Schließlich ist klar, dass die Corona-Pandemie noch nicht überwunden und das Ansteckungsrisiko in geschlossenen Räumen und ohne Schutzmasken höher ist. Selbst manch sonst treue Bahnkunden steigen daher aus Vorsicht seit Monaten lieber ins Auto statt in den Zug. Der Nachfrageeinbruch beschert den Transportunternehmen riesige Verluste. Verständlich, dass man da die verbliebenen Fahrgäste nicht noch durch strikte Kontrollen oder Bußgelder für Maskenlose verärgern und vertreiben will.

„Der Umgang mit der Maskenpflicht ist eine schwierige Gratwanderung, es gibt keine Patentrezepte“, sagt Karl-Peter Naumann. Der Ehrenvorsitzende des Fahrgastverbands Pro Bahn ist fast jeden Tag auf der Schiene unterwegs und sieht die Probleme vor allem auf Bahnhöfen und im städtischen Nahverkehr. Da sei die Disziplin mancher Fahrgäste deutlich geringer, zum Beispiel in Städten wie Berlin. Wichtig seien bundesweit einheitliche Regeln, klare Hinweise vor Ort, regelmäßige Kontrollen und notfalls auch Bußgelder für sture Verweigerer, um die Maskenpflicht durchzusetzen, sagt der erfahrene Experte: „Gerade regelmäßige Durchsagen im Zug und auf Bahnhöfen schaffen Bewusstsein dafür, was erlaubt ist und was nicht.“ Das hätten die guten Erfahrungen in den Metronom-Regionalzügen gezeigt, wo seit Jahren darauf hingewiesen wird, dass das Trinken von Alkohol in Zügen verboten ist.
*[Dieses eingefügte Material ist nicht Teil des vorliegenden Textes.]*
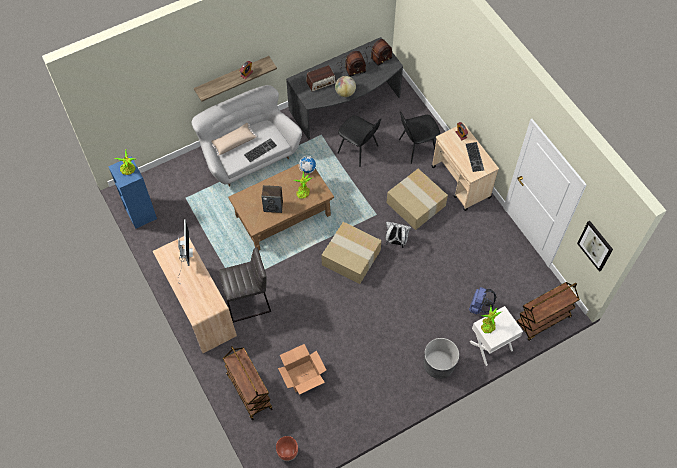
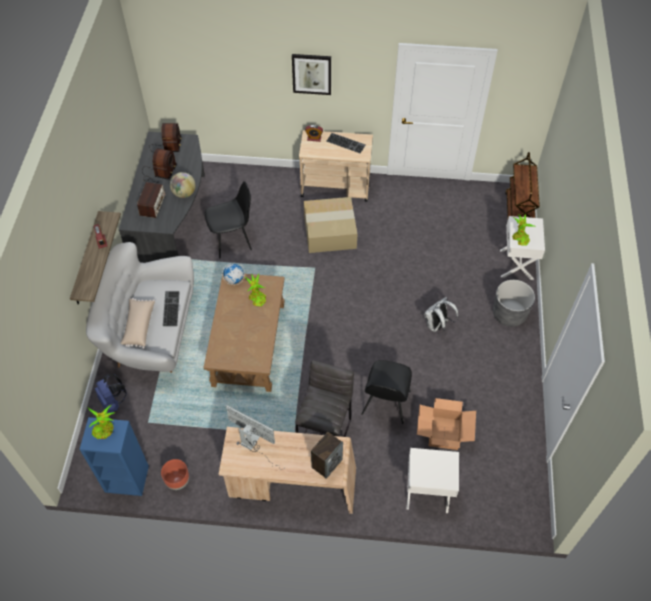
camera: 55 degrees left, 5 degrees down
brown cart [223,346,273,420] -> white nightstand [406,448,459,513]
speaker [261,185,283,213] -> speaker moved to [311,432,343,479]
brown planter [276,436,298,461] -> brown planter moved to [161,459,189,490]
cardboard box [321,222,382,284] -> none
white backpack [386,222,411,248] -> white backpack moved to [424,297,458,332]
black chair [399,112,440,164] -> black chair moved to [361,360,412,424]
blue backpack [469,287,497,314] -> blue backpack moved to [95,374,127,413]
picture [577,221,613,272] -> picture moved to [292,54,331,95]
Personal kontrolliert die Masken

Eine weitere Erfahrung: Je mehr Zug- und Bahnhofspersonal unterwegs und präsent ist, desto eher respektieren Reisende die Vorschriften. Bei der DB sollen jetzt verstärkt „Präventionsmitarbeiter“ Fahrgäste ohne Maske ansprechen und auf die Tragepflicht hinweisen. Die Aktion hat vor Wochen bereits am Brennpunkt Berlin begonnen, nun seien die Teams auch in anderen Regionen unterwegs.

In der Hauptstadt hat die rot-rot-grüne Koalition erst Ende Juni nach langem Zögern ein härteres Vorgehen gegen Maskenverweigerer vereinbart, nachdem immer mehr Menschen ohne Mund- und Nasenschutz in Bus, U- oder S-Bahn unterwegs waren, weil niemand kontrollierte und keine Strafen drohten. Nun können Bußgelder von 50 bis 500 Euro fällig werden, die Polizei soll besser durchgreifen. Inwieweit das im Alltag umzusetzen ist, wird sich zeigen. Die sonst vorgeschriebenen Abstandsgebote von 1,5 Meter sind in Bahnen, S-Bahnen und Bussen jedenfalls oft kaum einzuhalten, zumal in Stoßzeiten, wenn zahlreiche Pendler sich inzwischen auf manchen gefragten Verbindungen dicht an dicht drängen.

Bahn warnt vor vollen Zügen

Die Verkehrsunternehmen raten daher, auf weniger ausgelastete Züge auszuweichen. Im DB-Fernverkehr warnt die App schon vor der Buchung, wenn ein ICE bereits zu 50 Prozent und mehr besetzt ist. Dann wächst das Risiko, dicht an dicht zu sitzen, denn es gibt keine Reservierungspflicht und Reisende können auch in Corona-Zeiten mit einem teureren Ticket in jeden Zug steigen und einen freien Platz besetzen. Maskenverweigerern drohen anders als beim Schwarzfahren, das ein Straftatbestand ist, im Fernverkehr auch bisher keine teuren Bußgelder. Allerdings kann die DB bei Eskalationen ebenfalls die Bundespolizei einschalten, die hartnäckige Störer dann beim nächsten Halt aus dem Zug holt. Auch deshalb seien wieder mehr Einsatzstellen der Ordnungshüter vor Ort nötig, fordert Pro-Bahn-Experte Naumann. Das Netz der Bundespolizei, die für den Fern- und Regionalverkehr der Bahn zuständig ist, sei lange zu sehr ausgedünnt worden.